Interrogé par la FIFA, l’attaquant n’a pas cherché à se mettre en avant. « Bien sûr ! Je sais que j’ai ce qu’il faut. C’est la récompense de tout mon travail, et j’espère que ça va continuer lors des prochains matches aussi. Mon doublé, c’est aussi grâce à l’équipe », a-t-il lancé, presque comme une évidence, sans forcer le trait.
Sur le terrain, pourtant, tout portait sa signature. Sur le premier but, il n’a plus qu’à pousser le ballon après un travail étincelant de Yan. Un geste simple, mais au bout d’une action parfaitement maîtrisée. Sur le second, c’est Ibra Sangaré qui casse les lignes avec une ouverture splendide. Pépé, lui, ne tremble pas. Il reste lucide, ajuste, conclut. Deux actions, deux finitions, et une soirée qui bascule.
« Pour le premier but, je n’ai eu qu’à pousser le ballon après le superbe travail de Yan ; pour le deuxième, Ibra a joué un ballon magnifique, je devais juste rester concentré et marquer. Je voudrais dédier ce trophée aux gars. C’était l’une des plus belles soirées de ma carrière », a-t-il confié, comme pour rappeler que, derrière la lumière, il y a tout un vestiaire.
Fae salue son leader
Sur le banc, Emerse Faé n’a rien manqué. Le sélectionneur sait ce que représente un joueur comme Pépé dans ce type de rendez-vous : un relais d’expérience, un finisseur, un repère pour les plus jeunes. Et il n’a pas mâché ses mots au moment de saluer la prestation de son attaquant.
« Nico le sait, et nous aussi : c’est un joueur de très haut niveau. C’est l’un de ceux qui doivent nous aider à gagner des matches dans ces compétitions. Il a les qualités et l’expérience pour ça. Aujourd’hui, il met deux très beaux buts. C’est bon pour l’équipe, et c’est bon pour lui aussi », a souligné Faé, lucide sur l’importance d’un tel rendement dans une phase à élimination directe qui se rapproche.
Le message est clair : Pépé n’est pas seulement un buteur en forme, il est un pilier. Un de ceux sur qui on construit une ambition.
Une génération qui se découvre un guide
Dans le vestiaire, la portée de cette victoire dépasse largement la simple feuille de match. Elle résonne particulièrement chez les plus jeunes, ceux qui découvrent le très haut niveau cette saison et se retrouvent soudain embarqués dans une aventure historique.
Christ Inao Oulai, milieu de terrain présenté comme l’un des grands espoirs de la sélection, avait les yeux qui brillent au moment d’évoquer son aîné. « Nico, tout le monde l’adore ! Ensemble, on écrit un nouveau chapitre de l’histoire du football de notre pays, et on est vraiment fiers de rejoindre les grands », a-t-il lâché, avec cette fraîcheur qui tranche avec la retenue des anciens.

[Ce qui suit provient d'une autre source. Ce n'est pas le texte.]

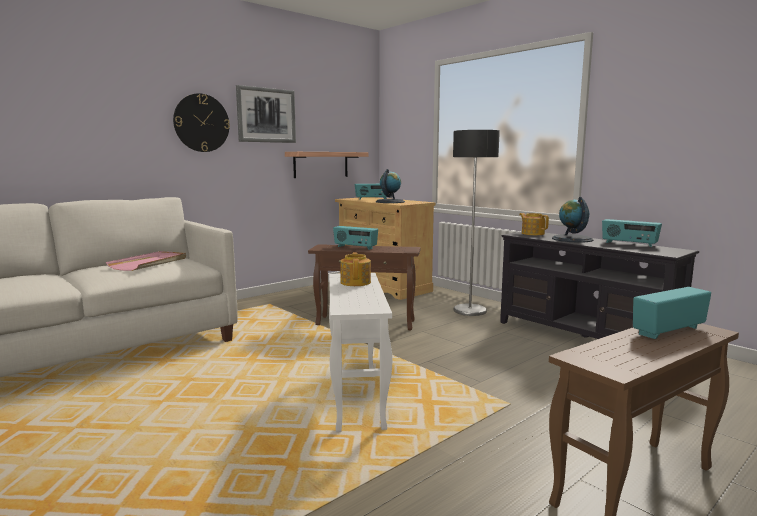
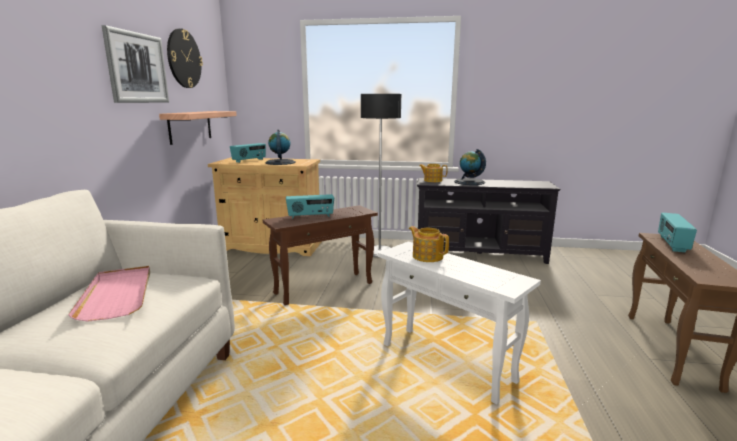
camera: 40 degrees left, 5 degrees up
(201, 123) = (69, 77): wall clock -> wall clock (184, 59)
(629, 244) = (508, 181): radio -> none

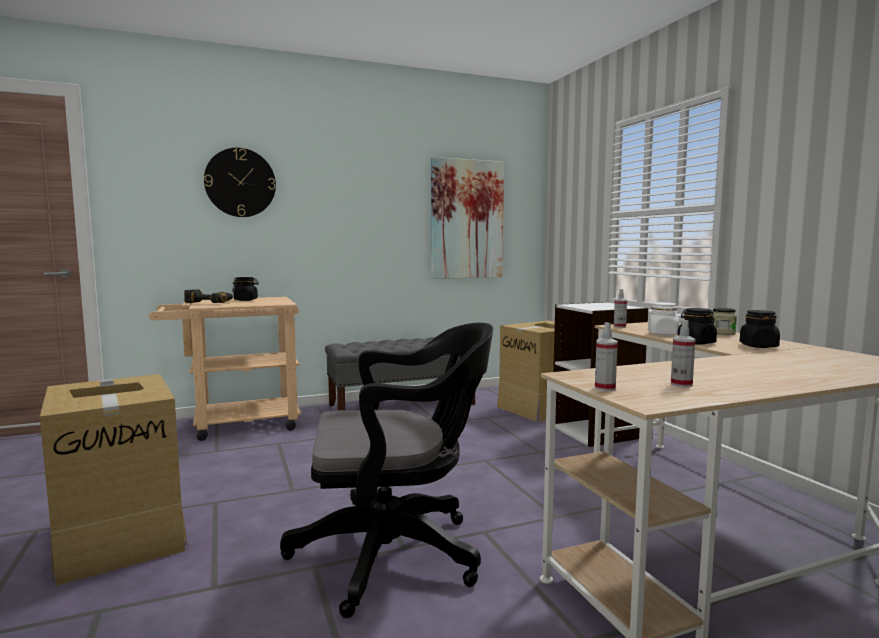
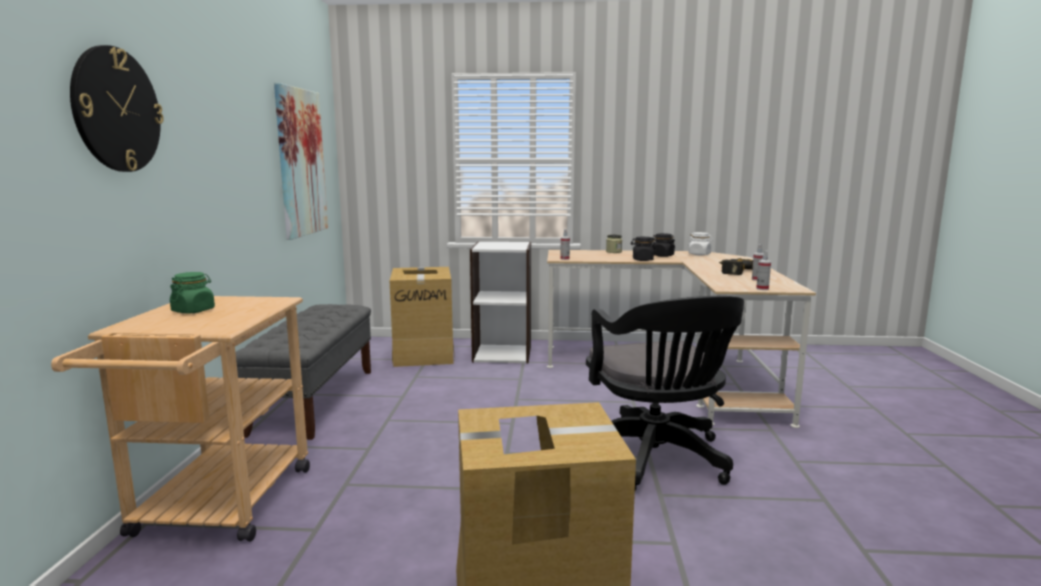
camera: 65 degrees left, 5 degrees up
(210, 302) = (195, 324): power drill -> power drill (731, 271)
(246, 300) = (193, 311): black jar -> green jar
(397, 554) = (656, 461): black office chair -> black office chair turned 150 degrees clockwise
(663, 334) = (604, 258): white jar -> white jar (699, 254)

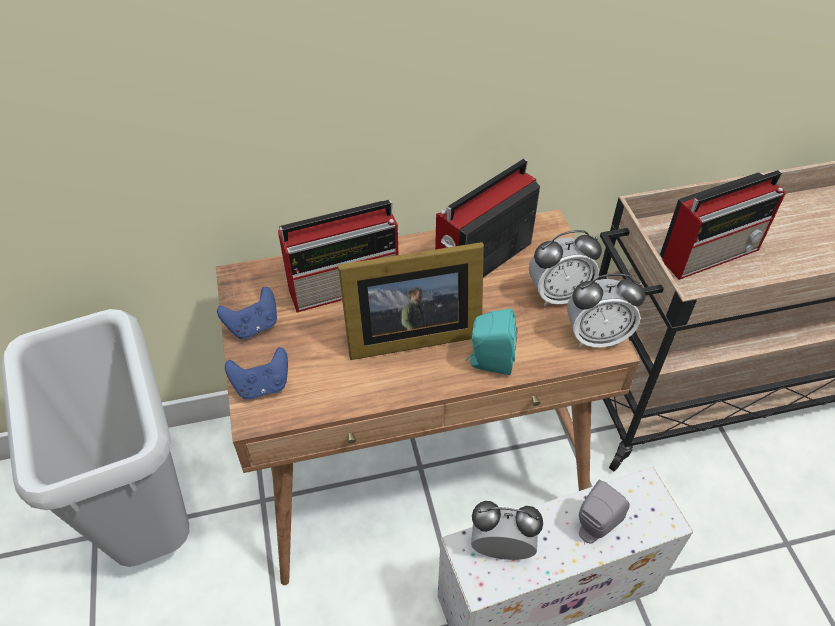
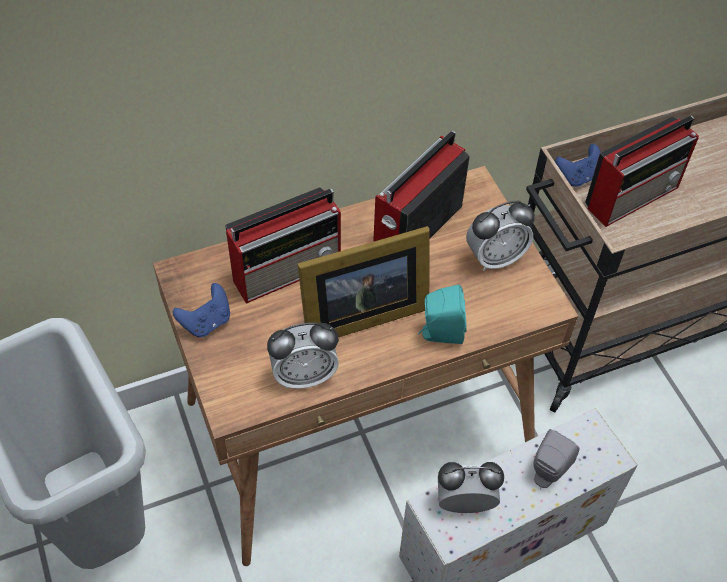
camera: 10 degrees left, 5 degrees up
(262, 385) = (229, 381): blue game controller -> blue game controller (578, 177)
(596, 337) = (536, 297): alarm clock -> alarm clock (304, 375)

Pour cette nouvelle vague, Pépé n’est pas qu’un coéquipier. Il devient un symbole. La preuve vivante qu’on peut durer, se réinventer, revenir au premier plan et porter tout un groupe dans les moments qui comptent.
Cap sur la France ou la Norvège
Pas le temps, toutefois, de s’attarder trop longtemps sur les émotions du soir. Le vestiaire le sait : la suite s’annonce rude. Un match couperet arrive, face à une nation européenne de premier plan, France ou Norvège. Un autre niveau d’intensité, un autre type de défi.
Oulai, lui, ne cache pas son excitation à l’idée de ce choc à venir. « Personnellement, je suis excité parce que ce sont deux grandes nations de football », glisse-t-il, déjà tourné vers l’affrontement qui se profile.
Entre l’expérience d’un Nico Pépé en état de grâce et l’insouciance d’une jeunesse prête à bousculer la hiérarchie, cette équipe avance avec une certitude nouvelle. Elle sait d’où elle vient. Elle commence surtout à comprendre jusqu’où elle peut aller.